Na Arquidiocese de São Paulo, 90% dos interessados conseguem obter a declaração de que seu casamento nunca foi válido

"Alguns, apesar da aparência, não são casamentos de fato. Quando ocorre esta situação é que a igreja declara a nulidade", diz padre

LEANDRO BEGUOCI
DA REPORTAGEM LOCAL

MAURÍCIO SIMIONATO
DA AGÊNCIA FOLHA, EM JUNDIAÍ

A Igreja Católica condena o pecado, mas não o pecador. Está é a máxima usada por padres e bispos para explicar por que o catolicismo se opõe ao divórcio e ao segundo casamento, mas não expulsa as pessoas nestas condições dos templos.
Uma carta do papa João Paulo 2º em 1981, ainda em vigor, afirma que a igreja se opõe à separação, mas não pode discriminar os divorciados e deve arrumar meios de acolhê-los. Ao menos desde 1917 é possível pedir a declaração de que a união anterior não foi válida, segundo os preceitos da religião.
Na Arquidiocese de São Paulo, cerca de 300 pessoas pedem, por ano, que seu casamento anterior seja declarado nulo. Em média, 90% dos interessados conseguem. É como se seu time fosse vice-campeão de um torneio e, algum tempo depois, o campeão fosse declarado inexistente porque violou as regras do jogo. Na igreja, o princípio é o mesmo. Não existem dados consolidados sobre declaração de anulação de uniões católicas em todo o Brasil.
A procura, contudo, é pequena. Em 2005, cerca de 10,6 mil pessoas se divorciaram na Justiça apenas na capital paulista.
"O casamento é e sempre foi considerado pela igreja como uno e indissolúvel", afirma o padre Antônio Gonçalves, juiz do Tribunal Eclesiástico de São Paulo, que julga se os casamentos podem ou não ser declarados nulos. "Mas sabemos que alguns não dão certo. Alguns, apesar de toda aparência, não são casamentos de fato. Quando ocorre esta situação é que a igreja declara a nulidade."
Apesar do respeito, há restrições. Alguns divorciados não podem receber a comunhão nem se confessar. O motivo: a igreja considera uma segunda união sem declaração de nulidade uma traição ao primeiro cônjuge, o que é pecado. Só pode receber a comunhão quem está livre de pecado. Só pode se confessar quem se arrependeu.

========================================

**Instruções do exercício**
Dê continuidade ao texto sobre a declaração de nulidade de casamentos na Igreja Católica, começando logo depois da última frase.

**Dados fornecidos**
========================================

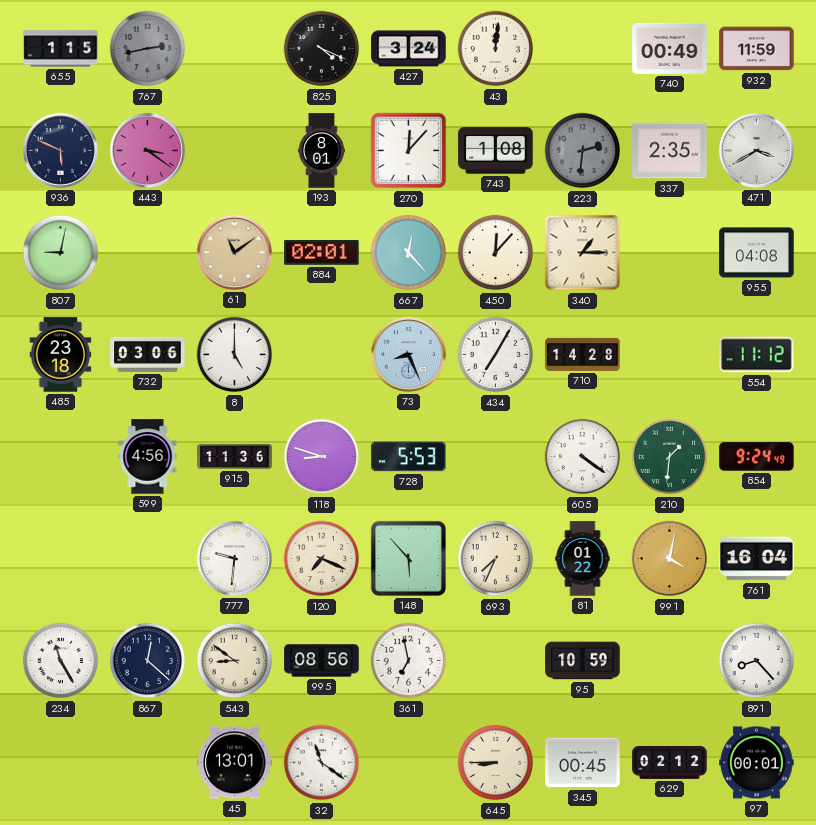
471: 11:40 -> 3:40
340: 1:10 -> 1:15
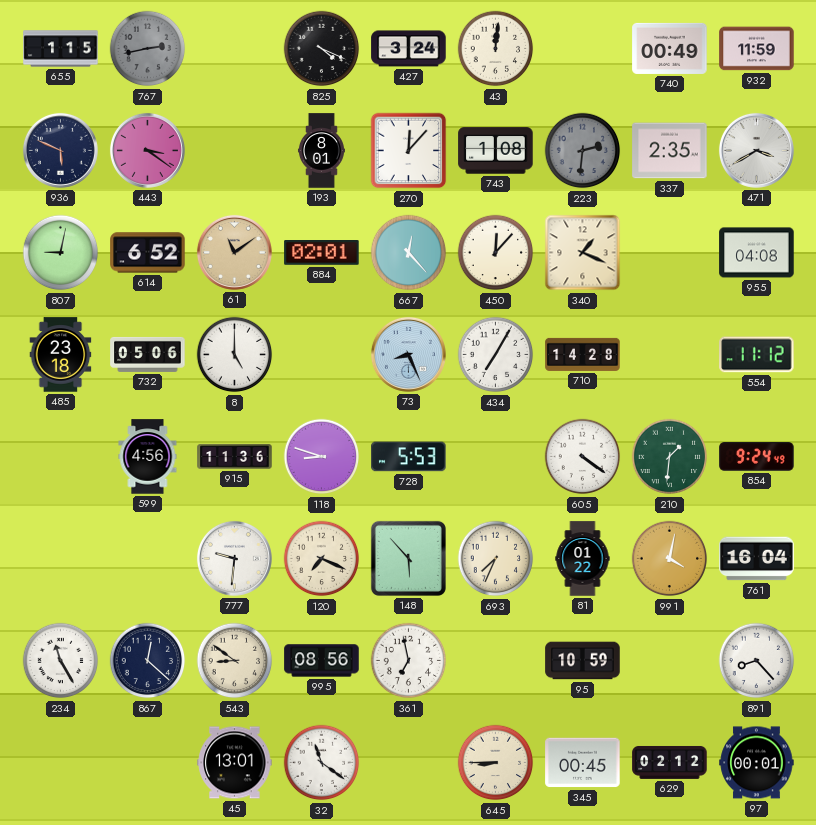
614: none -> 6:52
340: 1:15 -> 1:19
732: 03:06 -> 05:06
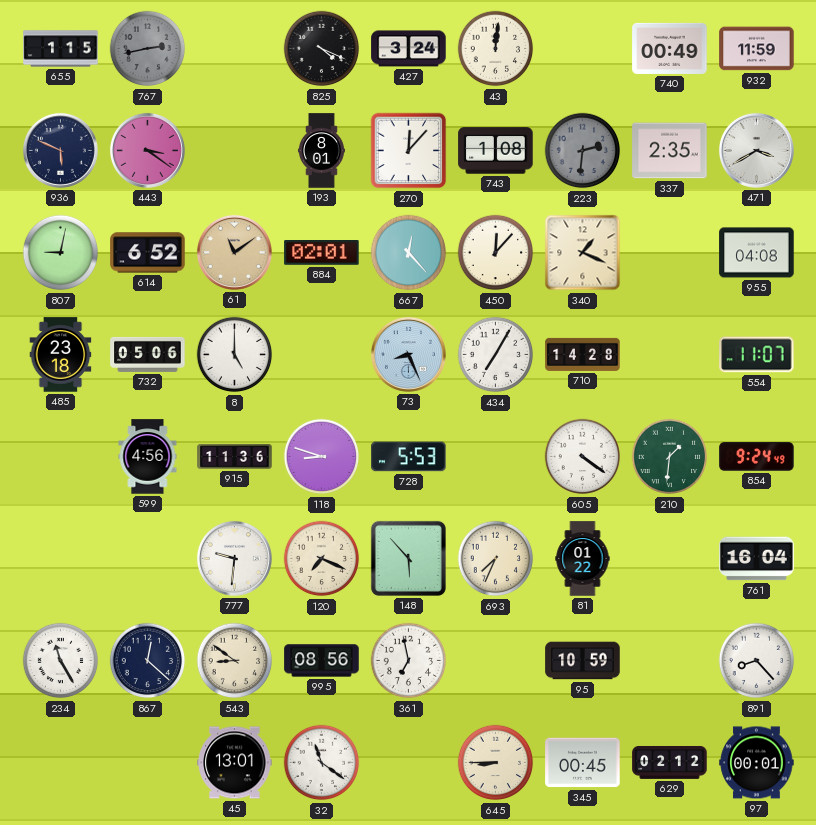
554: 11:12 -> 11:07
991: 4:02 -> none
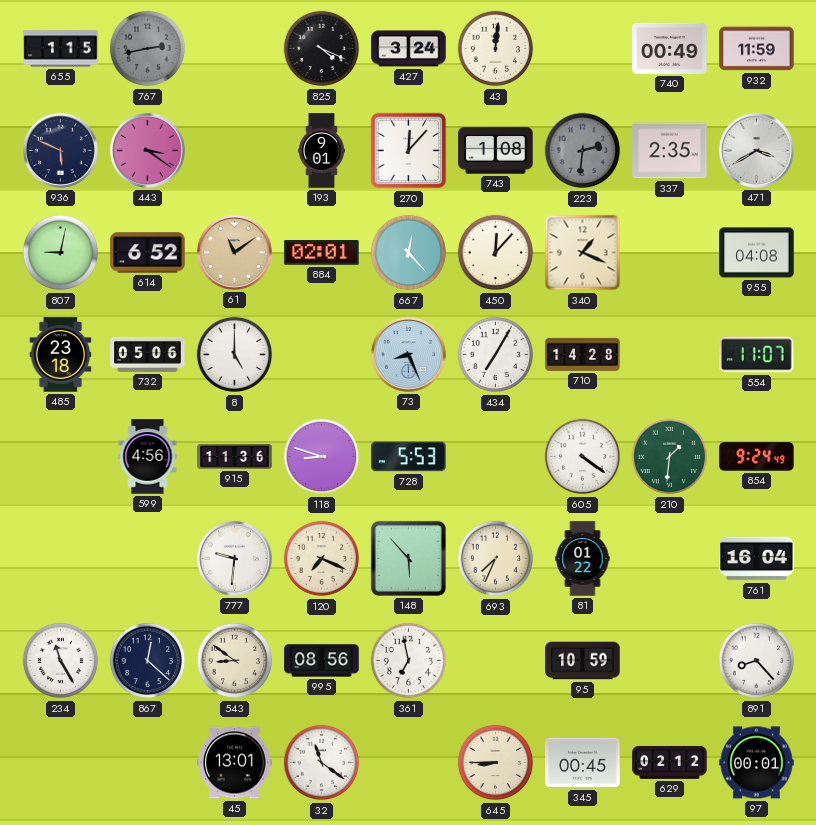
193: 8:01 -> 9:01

========================================

**Resultado**
O rigor se explica, segundo d. Rafael Cifuentes, presidente da Comissão Episcopal Pastoral para a Vida e a Família, da CNBB (Conferência Nacional dos Bispos do Brasil): "O casamento é um vínculo indissolúvel de amor feito por Deus entre homem e mulher. A ninguém é dado o direito de romper este vínculo, nem à igreja".

Casal pioneiro
O promotor de Justiça aposentado João Bosco Oliveira, 69, é fundador da primeira pastoral de casais em segunda união do país (1993) -hoje são 21 mil casais em centenas delas no Brasil e na América Latina- e é católico militante, mas, ao se casar pela segunda vez após se divorciar, teve de deixar de comungar na missa.
Hoje, não consegue se conter de emoção ao falar de seu neto, Jean Luca, 9, que irá comungar pela primeira vez em maio.
Unido com a advogada Aparecida de Fátima Fonseca Oliveira, 49, há 20 anos, Oliveira se casou na igreja em 2001, após a morte da primeira mulher, com quem viveu 20 anos e teve três filhos. "Interpreto tudo isso como uma grande responsabilidade que se coloca sob nossos ombros, no sentido de sermos um instrumento da igreja para a preparação de todos os casais nessas situação", disse.